◆ What is required ◆
Format every line of the data below as a numbered list, leaving out any blank lines.

BEGIN Data extract

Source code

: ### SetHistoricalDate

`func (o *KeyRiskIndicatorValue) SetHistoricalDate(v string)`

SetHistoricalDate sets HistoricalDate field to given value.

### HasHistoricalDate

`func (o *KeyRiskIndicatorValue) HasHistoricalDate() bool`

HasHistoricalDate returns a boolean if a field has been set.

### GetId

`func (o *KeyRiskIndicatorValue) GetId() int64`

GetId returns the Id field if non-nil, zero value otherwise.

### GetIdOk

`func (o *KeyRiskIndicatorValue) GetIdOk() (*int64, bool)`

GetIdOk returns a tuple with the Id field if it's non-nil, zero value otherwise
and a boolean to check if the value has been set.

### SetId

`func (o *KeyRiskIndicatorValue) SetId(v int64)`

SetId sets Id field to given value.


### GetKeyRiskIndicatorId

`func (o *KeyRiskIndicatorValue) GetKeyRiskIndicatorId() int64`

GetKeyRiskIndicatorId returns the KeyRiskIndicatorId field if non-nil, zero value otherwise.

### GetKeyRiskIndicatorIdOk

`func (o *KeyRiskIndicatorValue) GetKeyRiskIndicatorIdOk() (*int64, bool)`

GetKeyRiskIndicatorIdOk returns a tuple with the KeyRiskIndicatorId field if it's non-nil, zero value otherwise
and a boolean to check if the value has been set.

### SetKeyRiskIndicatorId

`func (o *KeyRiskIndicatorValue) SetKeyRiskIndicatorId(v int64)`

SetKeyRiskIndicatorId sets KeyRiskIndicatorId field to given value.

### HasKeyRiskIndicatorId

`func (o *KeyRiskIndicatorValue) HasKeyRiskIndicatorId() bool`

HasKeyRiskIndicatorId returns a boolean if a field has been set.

END Data extract

◆ The completed task ◆
1. Source code
2. : ### SetHistoricalDate
3. `func (o *KeyRiskIndicatorValue) SetHistoricalDate(v string)`
4. SetHistoricalDate sets HistoricalDate field to given value.
5. ### HasHistoricalDate
6. `func (o *KeyRiskIndicatorValue) HasHistoricalDate() bool`
7. HasHistoricalDate returns a boolean if a field has been set.
8. ### GetId
9. `func (o *KeyRiskIndicatorValue) GetId() int64`
10. GetId returns the Id field if non-nil, zero value otherwise.
11. ### GetIdOk
12. `func (o *KeyRiskIndicatorValue) GetIdOk() (*int64, bool)`
13. GetIdOk returns a tuple with the Id field if it's non-nil, zero value otherwise
14. and a boolean to check if the value has been set.
15. ### SetId
16. `func (o *KeyRiskIndicatorValue) SetId(v int64)`
17. SetId sets Id field to given value.
18. ### GetKeyRiskIndicatorId
19. `func (o *KeyRiskIndicatorValue) GetKeyRiskIndicatorId() int64`
20. GetKeyRiskIndicatorId returns the KeyRiskIndicatorId field if non-nil, zero value otherwise.
21. ### GetKeyRiskIndicatorIdOk
22. `func (o *KeyRiskIndicatorValue) GetKeyRiskIndicatorIdOk() (*int64, bool)`
23. GetKeyRiskIndicatorIdOk returns a tuple with the KeyRiskIndicatorId field if it's non-nil, zero value otherwise
24. and a boolean to check if the value has been set.
25. ### SetKeyRiskIndicatorId
26. `func (o *KeyRiskIndicatorValue) SetKeyRiskIndicatorId(v int64)`
27. SetKeyRiskIndicatorId sets KeyRiskIndicatorId field to given value.
28. ### HasKeyRiskIndicatorId
29. `func (o *KeyRiskIndicatorValue) HasKeyRiskIndicatorId() bool`
30. HasKeyRiskIndicatorId returns a boolean if a field has been set.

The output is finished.